Thursday, August 1, 2013
Goodell: Eye on evaluation process
NFL commissioner Roger Goodell said Thursday morning that the Aaron Hernandez case should prompt all NFL teams to examine how they scrutinize players before signing or drafting them.
“All clubs are going to have to re-evaluate how they evaluate players,” Goodell said on ESPN Radio’s “Mike & Mike” show. "They have to look at their prior history, their experience, to make sure they are bringing the kind of people in to represent the teams and the NFL in a positive way.”
Goodell’s sentiment echoes what the New England Patriots have relayed in the past few weeks. Both owner Robert Kraft and coach Bill Belichick have said the team will look at how it vets players before bringing them onto the team in the wake of a murder charge against Hernandez. Belichick explained that process in his first news conference of training camp.
“I can tell you that we look at every player’s history from the moment we start discussing it, going back to his family, where he grew up, what his lifestyle was like, high school, college experiences -- we evaluate his performance, his intelligence, his work ethic, his motivation, his maturity, his improvement, and we try to project that into our organization on a going-forward basis,” Belichick explained. “It combines a player’s personal history, but it also has to project what we think, and how we think, he will be in our environment. Obviously this process is far from perfect, but it’s one that we’ve used from 2000 until today.”
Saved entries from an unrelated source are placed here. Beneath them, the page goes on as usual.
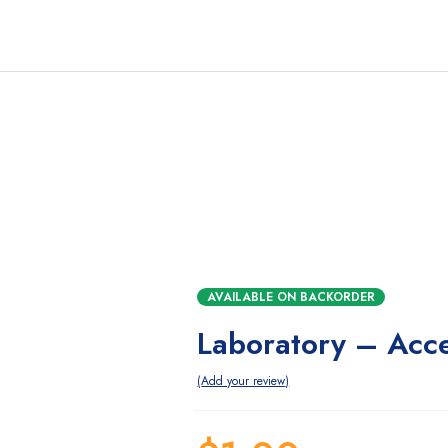
AVAILABLE ON BACKORDER
Laboratory – Acc
Add your review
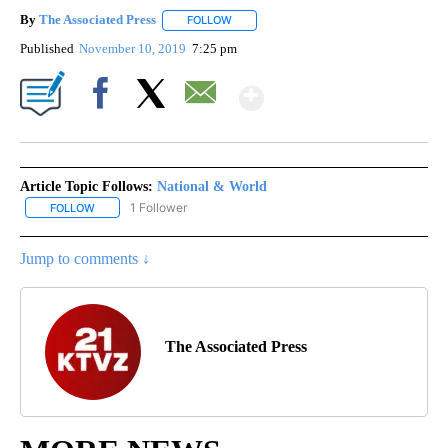
By
The Associated Press
FOLLOW
FOLLOW "" TO RECEIVE NOTIFICATIONS 
Published
November 10, 2019
7:25 pm
Show More
Facebook
X
Email
Article Topic Follows:
National & World
1 Follower
FOLLOW
FOLLOW "NATIONAL & WORLD" TO RECEIVE NOTIFICATIONS ABOU
Jump to comments ↓
The Associated Press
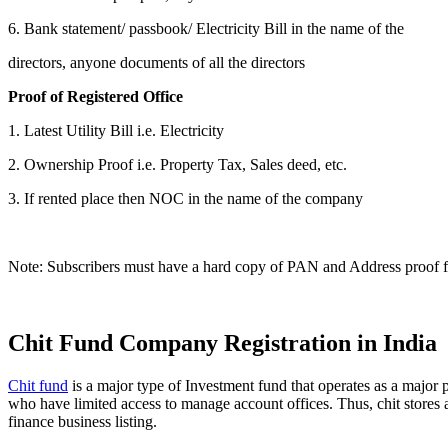
6. Bank statement/ passbook/ Electricity Bill in the name of the
directors, anyone documents of all the directors
Proof of Registered Office
1. Latest Utility Bill i.e. Electricity
2. Ownership Proof i.e. Property Tax, Sales deed, etc.
3. If rented place then NOC in the name of the company
Note: Subscribers must have a hard copy of PAN and Address proof for
Chit Fund Company Registration in India
Chit fund
is a major type of Investment fund that operates as a major p
who have limited access to manage account offices. Thus, chit stores a
finance business listing.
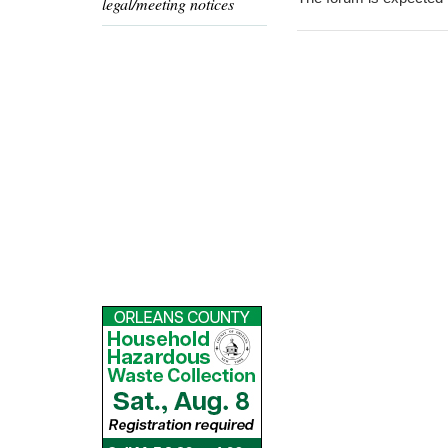
legal/meeting notices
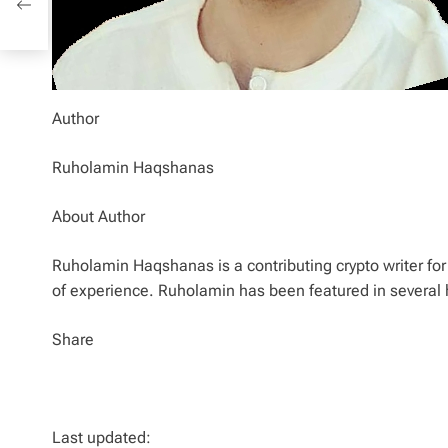
Author
Ruholamin Haqshanas
About Author
Ruholamin Haqshanas is a contributing crypto writer for 
of experience. Ruholamin has been featured in several 
Share
Last updated:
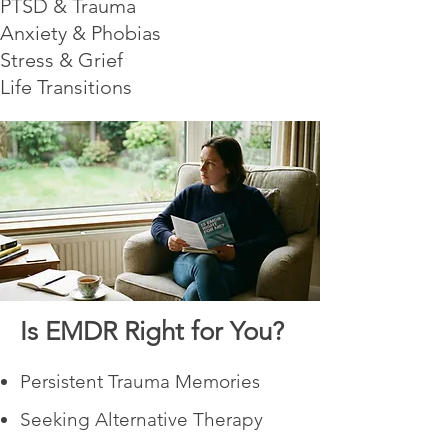
PTSD & Trauma
Anxiety & Phobias
Stress & Grief
Life Transitions
Is EMDR Right for You?
Persistent Trauma Memories
Seeking Alternative Therapy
Less than two hours after Hernandez was arrested on June 26, the Patriots released the tight end. Shortly thereafter, Hernandez was officially charged in the murder of semi-pro football player Odin Lloyd.
“To think that anyone involved with the National Football League, whether it be a player or anybody else, could be involved in these circumstances is deeply troubling and does have an impact on the shield,” Goodell said Thursday. “That’s why I am proud the Patriots took decisive action. It is now a matter for the courts for the criminal activity.”